What about the word ‘retreat?’


Are you one of those people who don’t like the word ‘retreat’?

Perhaps you don’t like that the concept suggests we must retreat from life in order to reconnect and replenish, to re-establish ourselves or recommit to how we want to live. Your ideal is that life is lived at a contented and sustainable pace, and you aim to live the ideal. Bravo!

It’s true. We can reconnect while we’re right in the middle of everyday life. Ultimately, this is what we must do in order to live our chosen life – conscious daily choices about how to fill the minutes and the hours. And not beating ourselves when we have a day of crazy, but starting again from that moment of realisation, to live your day of peace. (Or whatever feeling you’re aiming for.)

But it’s harder to crack the habits from inside those habits, which is why many people go on retreat.

Yet it takes some effort to transfer your learning from within a retreat to the outside world. After the post-retreat bliss, what next? A dreary mood can follow, when you don’t keep up with the writing, yoga, eating, meditation, reading, skipping, singing, dancing, nature, lack of children… or whatever combination made you feel at peace and alive during retreat.

That’s why a good retreat always allocates time and energy to establishing ways to transfer the learnt skills, knowledge and feelings into life. The only thing worse than a ‘bad’ retreat is a good retreat that doesn’t end well.
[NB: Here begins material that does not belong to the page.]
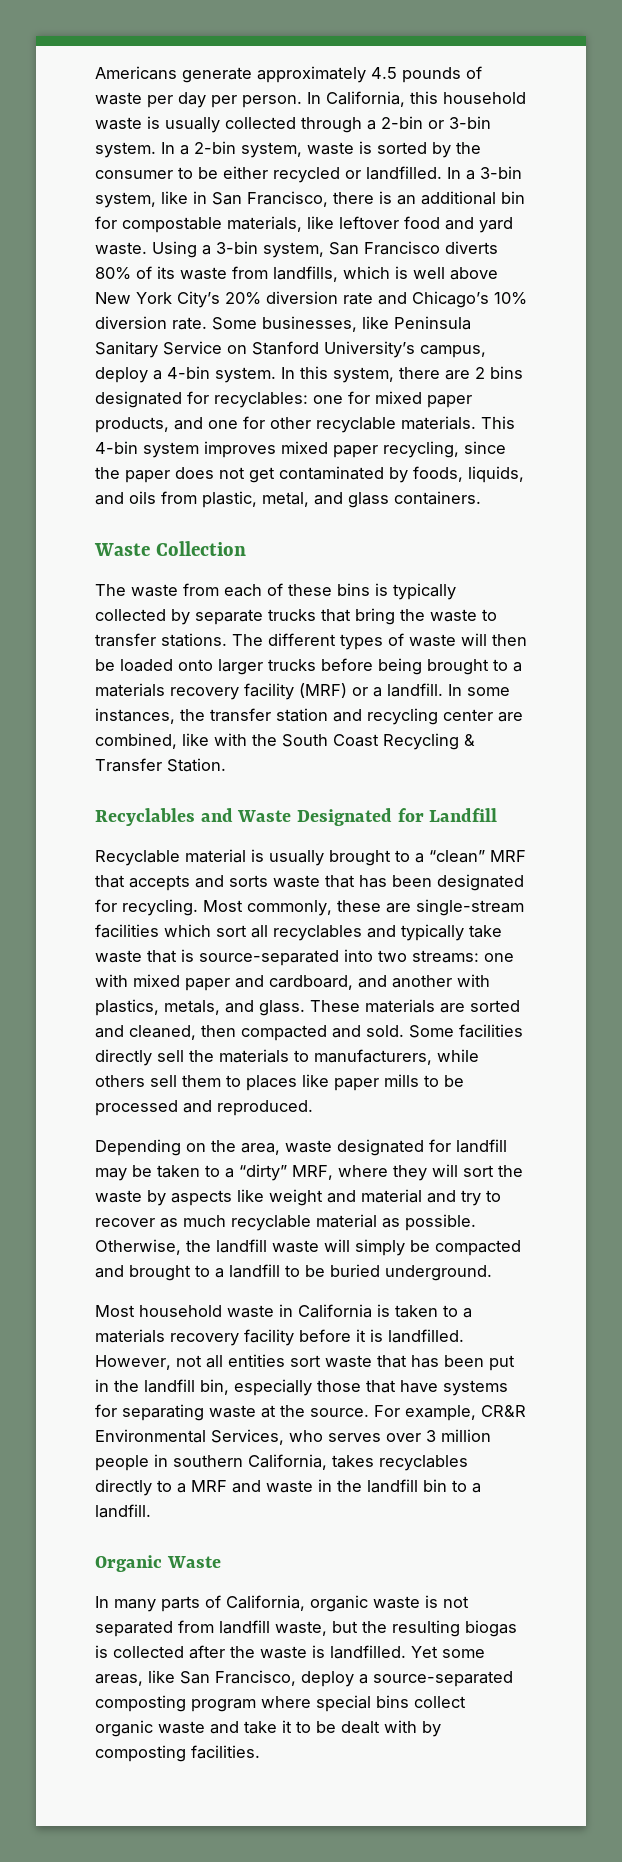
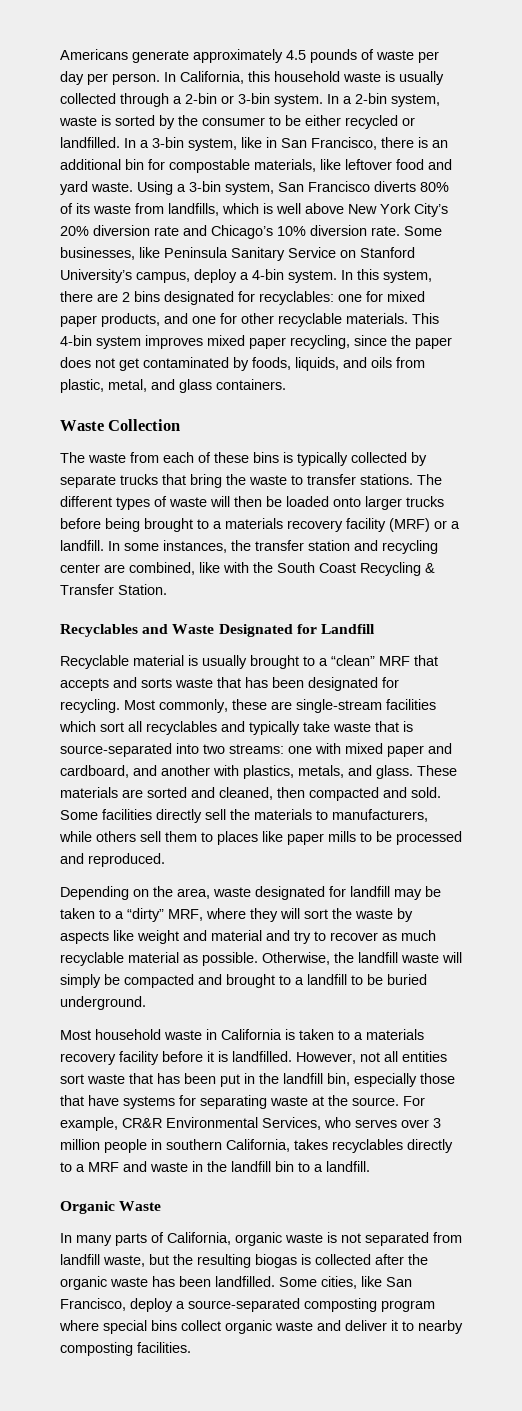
[260,1645,485,1659] [95,1674,143,1686] waste is landfilled. Yet some areas, -> [60,1276,357,1290] organic waste has been landfilled. Some cities,
[244,1721,277,1734] take -> [345,1320,387,1331] deliver
[316,1720,441,1737] be dealt with by -> [418,1320,463,1334] nearby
It’s a bit like a good book. The start is vital; otherwise you won’t keep reading. But don’t let the reader down at the end!

According to many dictionaries, the first listing for the word retreat has a military connotation – to retreat away from one’s enemy in order to survive. Perhaps this can serve as a dramatic metaphor for the fast lives many people live?

I like the idea that retreat can be broken down into two parts: ‘re’ and ‘treat’. It suggests to me that treats need to be repeated, again and again. And that if we get waylaid, we can always begin again. That we can always begin again is something I’ve learnt from my own writing coach Jennifer Louden, who I retreated with last month.